Would you write out, word for word, every line from the very first one through the line holding "- Better for large projects", inclusive, leaving the pictures out of your answer?

Dataset entries:
|---|

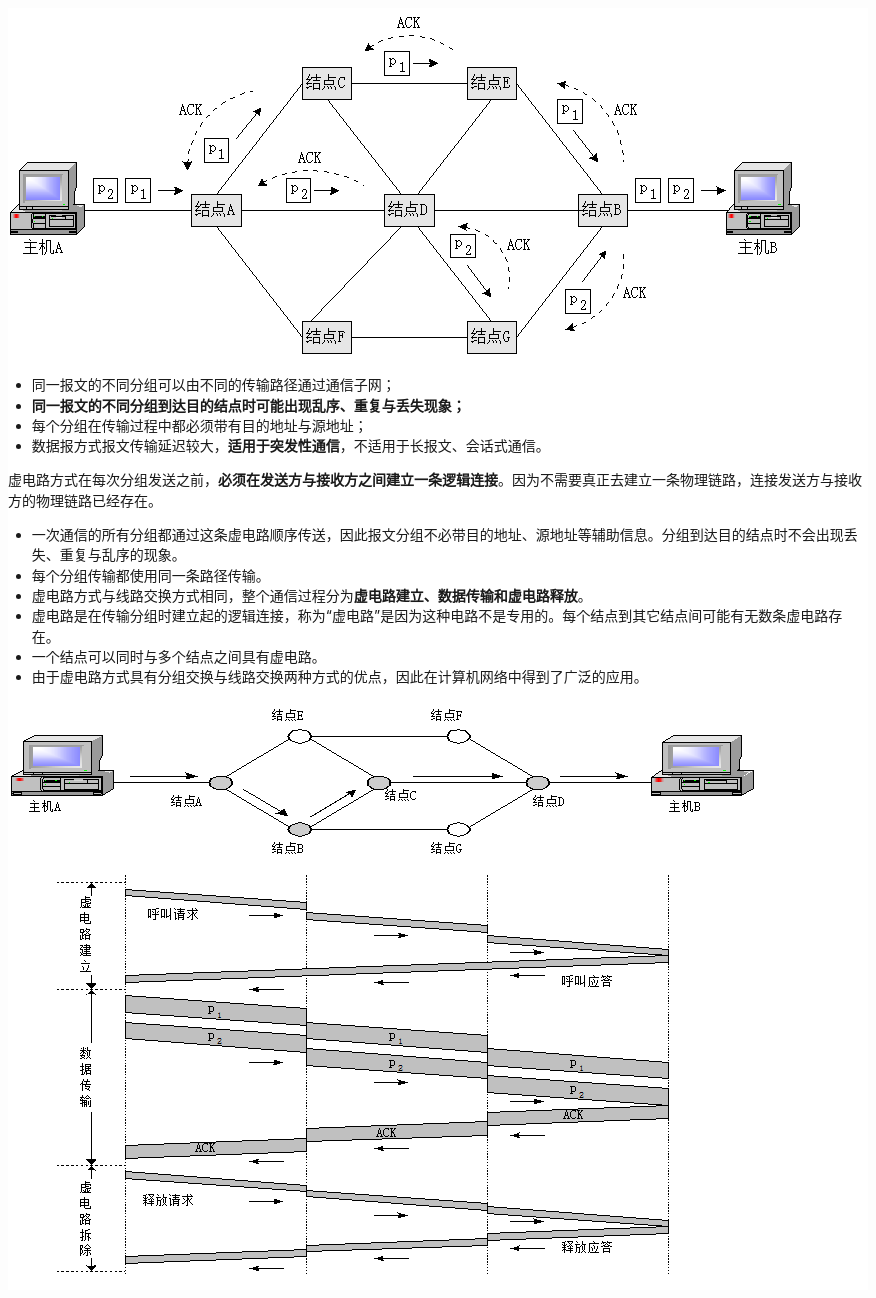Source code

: ![image-20221028211838937](assets/image-20221028211838937.png)

- 同一报文的不同分组可以由不同的传输路径通过通信子网；
- **同一报文的不同分组到达目的结点时可能出现乱序、重复与丢失现象；**
- 每个分组在传输过程中都必须带有目的地址与源地址；
- 数据报方式报文传输延迟较大，**适用于突发性通信**，不适用于长报文、会话式通信。

虚电路方式在每次分组发送之前，**必须在发送方与接收方之间建立一条逻辑连接**。因为不需要真正去建立一条物理链路，连接发送方与接收方的物理链路已经存在。

- 一次通信的所有分组都通过这条虚电路顺序传送，因此报文分组不必带目的地址、源地址等辅助信息。分组到达目的结点时不会出现丢失、重复与乱序的现象。
- 每个分组传输都使用同一条路径传输。
- 虚电路方式与线路交换方式相同，整个通信过程分为**虚电路建立、数据传输和虚电路释放**。
- 虚电路是在传输分组时建立起的逻辑连接，称为“虚电路”是因为这种电路不是专用的。每个结点到其它结点间可能有无数条虚电路存在。
- 一个结点可以同时与多个结点之间具有虚电路。
- 由于虚电路方式具有分组交换与线路交换两种方式的优点，因此在计算机网络中得到了广泛的应用。

![image-20221028212015016](assets/image-20221028212015016.png)
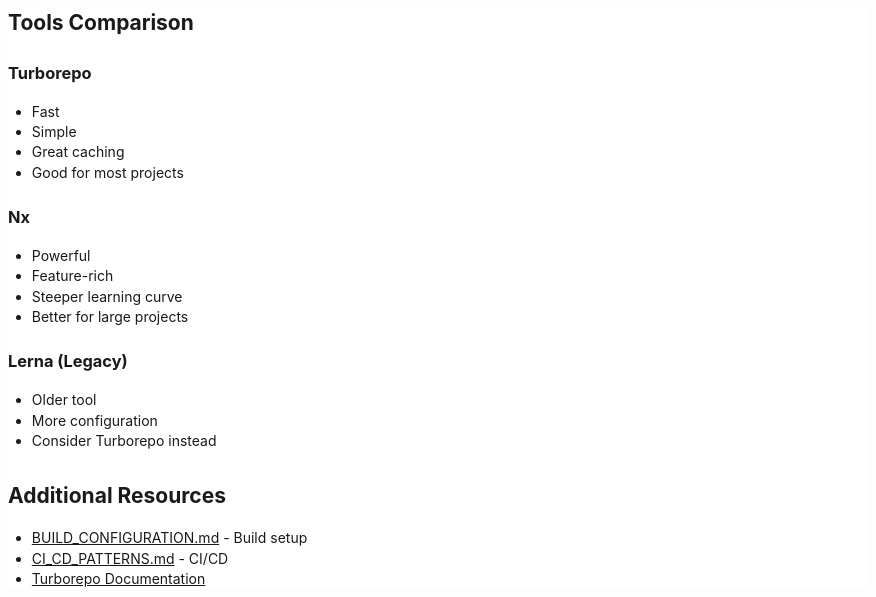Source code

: ## Tools Comparison

### Turborepo
- Fast
- Simple
- Great caching
- Good for most projects

### Nx
- Powerful
- Feature-rich
- Steeper learning curve
- Better for large projects

### Lerna (Legacy)
- Older tool
- More configuration
- Consider Turborepo instead

## Additional Resources

- [BUILD_CONFIGURATION.md](./BUILD_CONFIGURATION.md) - Build setup
- [CI_CD_PATTERNS.md](./CI_CD_PATTERNS.md) - CI/CD
- [Turborepo Documentation](https://turbo.build/)
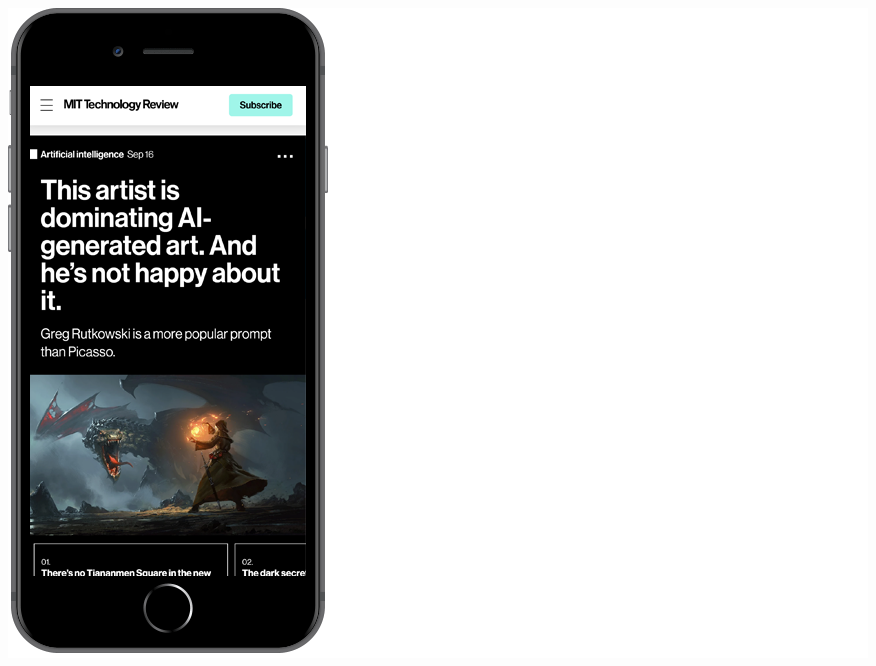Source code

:   <img class="demo" src="https://raw.githubusercontent.com/sebastiantbach76/cis-235-blog/main/assets/images/mtr-iphone-8-plus-firefox-414x736.png" onclick="currentSlide(8)" alt="Apple iPhone 8 Plus (Mozilla Firefox)">
</div>

<div class="column">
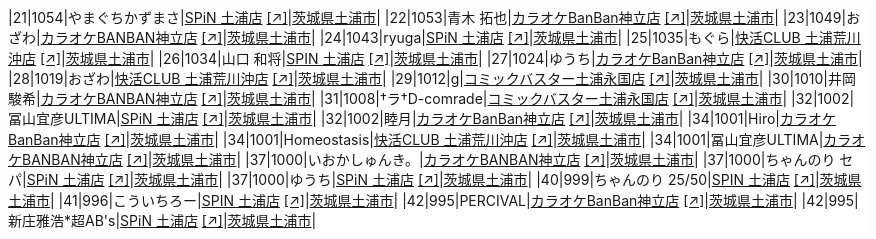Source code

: |21|1054|<span class="rank-name-dl">やまぐちかずまさ</span>|<a href="/darts/rank/shops/e3882be09e0e01fb0d9b047a20a7ba1e.html">SPiN 土浦店</a> <a href="https://search.dartslive.com/jp/shop/e3882be09e0e01fb0d9b047a20a7ba1e">[↗]</a>|<a href="/darts/rank/茨城県/土浦市">茨城県土浦市</a>|
|22|1053|<span class="rank-name-dl">青木 拓也</span>|<a href="/darts/rank/shops/f067ce74d196dd060d9b047a20a7ba1e.html">カラオケBanBan神立店</a> <a href="https://search.dartslive.com/jp/shop/f067ce74d196dd060d9b047a20a7ba1e">[↗]</a>|<a href="/darts/rank/茨城県/土浦市">茨城県土浦市</a>|
|23|1049|<span class="rank-name-dl">おざわ</span>|<a href="/darts/rank/shops/f067ce74d196dd060d9b047a20a7ba1e.html">カラオケBANBAN神立店</a> <a href="https://search.dartslive.com/jp/shop/f067ce74d196dd060d9b047a20a7ba1e">[↗]</a>|<a href="/darts/rank/茨城県/土浦市">茨城県土浦市</a>|
|24|1043|<span class="rank-name-dl">ryuga</span>|<a href="/darts/rank/shops/e3882be09e0e01fb0d9b047a20a7ba1e.html">SPiN 土浦店</a> <a href="https://search.dartslive.com/jp/shop/e3882be09e0e01fb0d9b047a20a7ba1e">[↗]</a>|<a href="/darts/rank/茨城県/土浦市">茨城県土浦市</a>|
|25|1035|<span class="rank-name-dl">もぐら</span>|<a href="/darts/rank/shops/2c066495b051af08774c926eb736cb5a.html">快活CLUB 土浦荒川沖店</a> <a href="https://search.dartslive.com/jp/shop/2c066495b051af08774c926eb736cb5a">[↗]</a>|<a href="/darts/rank/茨城県/土浦市">茨城県土浦市</a>|
|26|1034|<span class="rank-name-pd"><span class="pro-icon-pd"></span>山口 和将</span>|<a href="/darts/rank/shops/50636.html">SPIN 土浦店</a> <a href="https://vs.phoenixdarts.com/jp/shop/shopDetailInfo/s_50636?s_seq=50636">[↗]</a>|<a href="/darts/rank/茨城県/土浦市">茨城県土浦市</a>|
|27|1024|<span class="rank-name-dl">ゆうち</span>|<a href="/darts/rank/shops/f067ce74d196dd060d9b047a20a7ba1e.html">カラオケBanBan神立店</a> <a href="https://search.dartslive.com/jp/shop/f067ce74d196dd060d9b047a20a7ba1e">[↗]</a>|<a href="/darts/rank/茨城県/土浦市">茨城県土浦市</a>|
|28|1019|<span class="rank-name-dl">おざわ</span>|<a href="/darts/rank/shops/2c066495b051af08774c926eb736cb5a.html">快活CLUB 土浦荒川沖店</a> <a href="https://search.dartslive.com/jp/shop/2c066495b051af08774c926eb736cb5a">[↗]</a>|<a href="/darts/rank/茨城県/土浦市">茨城県土浦市</a>|
|29|1012|<span class="rank-name-dl">g</span>|<a href="/darts/rank/shops/23b545f1ab5eae95b21333aee1bd51e4.html">コミックバスター土浦永国店</a> <a href="https://search.dartslive.com/jp/shop/23b545f1ab5eae95b21333aee1bd51e4">[↗]</a>|<a href="/darts/rank/茨城県/土浦市">茨城県土浦市</a>|
|30|1010|<span class="rank-name-dl">井岡 駿希</span>|<a href="/darts/rank/shops/f067ce74d196dd060d9b047a20a7ba1e.html">カラオケBANBAN神立店</a> <a href="https://search.dartslive.com/jp/shop/f067ce74d196dd060d9b047a20a7ba1e">[↗]</a>|<a href="/darts/rank/茨城県/土浦市">茨城県土浦市</a>|
|31|1008|<span class="rank-name-dl">†ラ†D-comrade</span>|<a href="/darts/rank/shops/23b545f1ab5eae95b21333aee1bd51e4.html">コミックバスター土浦永国店</a> <a href="https://search.dartslive.com/jp/shop/23b545f1ab5eae95b21333aee1bd51e4">[↗]</a>|<a href="/darts/rank/茨城県/土浦市">茨城県土浦市</a>|
|32|1002|<span class="rank-name-dl">冨山宜彦ULTIMA</span>|<a href="/darts/rank/shops/e3882be09e0e01fb0d9b047a20a7ba1e.html">SPiN 土浦店</a> <a href="https://search.dartslive.com/jp/shop/e3882be09e0e01fb0d9b047a20a7ba1e">[↗]</a>|<a href="/darts/rank/茨城県/土浦市">茨城県土浦市</a>|
|32|1002|<span class="rank-name-dl">睦月</span>|<a href="/darts/rank/shops/f067ce74d196dd060d9b047a20a7ba1e.html">カラオケBanBan神立店</a> <a href="https://search.dartslive.com/jp/shop/f067ce74d196dd060d9b047a20a7ba1e">[↗]</a>|<a href="/darts/rank/茨城県/土浦市">茨城県土浦市</a>|
|34|1001|<span class="rank-name-dl">Hiro</span>|<a href="/darts/rank/shops/f067ce74d196dd060d9b047a20a7ba1e.html">カラオケBanBan神立店</a> <a href="https://search.dartslive.com/jp/shop/f067ce74d196dd060d9b047a20a7ba1e">[↗]</a>|<a href="/darts/rank/茨城県/土浦市">茨城県土浦市</a>|
|34|1001|<span class="rank-name-dl">Homeostasis</span>|<a href="/darts/rank/shops/2c066495b051af08774c926eb736cb5a.html">快活CLUB 土浦荒川沖店</a> <a href="https://search.dartslive.com/jp/shop/2c066495b051af08774c926eb736cb5a">[↗]</a>|<a href="/darts/rank/茨城県/土浦市">茨城県土浦市</a>|
|34|1001|<span class="rank-name-dl">冨山宜彦ULTIMA</span>|<a href="/darts/rank/shops/f067ce74d196dd060d9b047a20a7ba1e.html">カラオケBANBAN神立店</a> <a href="https://search.dartslive.com/jp/shop/f067ce74d196dd060d9b047a20a7ba1e">[↗]</a>|<a href="/darts/rank/茨城県/土浦市">茨城県土浦市</a>|
|37|1000|<span class="rank-name-dl">いおかしゅんき。</span>|<a href="/darts/rank/shops/f067ce74d196dd060d9b047a20a7ba1e.html">カラオケBANBAN神立店</a> <a href="https://search.dartslive.com/jp/shop/f067ce74d196dd060d9b047a20a7ba1e">[↗]</a>|<a href="/darts/rank/茨城県/土浦市">茨城県土浦市</a>|
|37|1000|<span class="rank-name-dl">ちゃんのり セパ</span>|<a href="/darts/rank/shops/e3882be09e0e01fb0d9b047a20a7ba1e.html">SPiN 土浦店</a> <a href="https://search.dartslive.com/jp/shop/e3882be09e0e01fb0d9b047a20a7ba1e">[↗]</a>|<a href="/darts/rank/茨城県/土浦市">茨城県土浦市</a>|
|37|1000|<span class="rank-name-dl">ゆうち</span>|<a href="/darts/rank/shops/e3882be09e0e01fb0d9b047a20a7ba1e.html">SPiN 土浦店</a> <a href="https://search.dartslive.com/jp/shop/e3882be09e0e01fb0d9b047a20a7ba1e">[↗]</a>|<a href="/darts/rank/茨城県/土浦市">茨城県土浦市</a>|
|40|999|<span class="rank-name-pd">ちゃんのり  25/50</span>|<a href="/darts/rank/shops/50636.html">SPIN 土浦店</a> <a href="https://vs.phoenixdarts.com/jp/shop/shopDetailInfo/s_50636?s_seq=50636">[↗]</a>|<a href="/darts/rank/茨城県/土浦市">茨城県土浦市</a>|
|41|996|<span class="rank-name-pd">こういちろー</span>|<a href="/darts/rank/shops/50636.html">SPIN 土浦店</a> <a href="https://vs.phoenixdarts.com/jp/shop/shopDetailInfo/s_50636?s_seq=50636">[↗]</a>|<a href="/darts/rank/茨城県/土浦市">茨城県土浦市</a>|
|42|995|<span class="rank-name-dl">PERCIVAL</span>|<a href="/darts/rank/shops/f067ce74d196dd060d9b047a20a7ba1e.html">カラオケBanBan神立店</a> <a href="https://search.dartslive.com/jp/shop/f067ce74d196dd060d9b047a20a7ba1e">[↗]</a>|<a href="/darts/rank/茨城県/土浦市">茨城県土浦市</a>|
|42|995|<span class="rank-name-dl">新庄雅浩*超AB&#x27;s</span>|<a href="/darts/rank/shops/e3882be09e0e01fb0d9b047a20a7ba1e.html">SPiN 土浦店</a> <a href="https://search.dartslive.com/jp/shop/e3882be09e0e01fb0d9b047a20a7ba1e">[↗]</a>|<a href="/darts/rank/茨城県/土浦市">茨城県土浦市</a>|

|---|

Answer for this exercise:
Source code

: ![image-20221028211838937](assets/image-20221028211838937.png)

- 同一报文的不同分组可以由不同的传输路径通过通信子网；
- **同一报文的不同分组到达目的结点时可能出现乱序、重复与丢失现象；**
- 每个分组在传输过程中都必须带有目的地址与源地址；
- 数据报方式报文传输延迟较大，**适用于突发性通信**，不适用于长报文、会话式通信。

虚电路方式在每次分组发送之前，**必须在发送方与接收方之间建立一条逻辑连接**。因为不需要真正去建立一条物理链路，连接发送方与接收方的物理链路已经存在。

- 一次通信的所有分组都通过这条虚电路顺序传送，因此报文分组不必带目的地址、源地址等辅助信息。分组到达目的结点时不会出现丢失、重复与乱序的现象。
- 每个分组传输都使用同一条路径传输。
- 虚电路方式与线路交换方式相同，整个通信过程分为**虚电路建立、数据传输和虚电路释放**。
- 虚电路是在传输分组时建立起的逻辑连接，称为“虚电路”是因为这种电路不是专用的。每个结点到其它结点间可能有无数条虚电路存在。
- 一个结点可以同时与多个结点之间具有虚电路。
- 由于虚电路方式具有分组交换与线路交换两种方式的优点，因此在计算机网络中得到了广泛的应用。

![image-20221028212015016](assets/image-20221028212015016.png)
Source code

: ## Tools Comparison

### Turborepo
- Fast
- Simple
- Great caching
- Good for most projects

### Nx
- Powerful
- Feature-rich
- Steeper learning curve
- Better for large projects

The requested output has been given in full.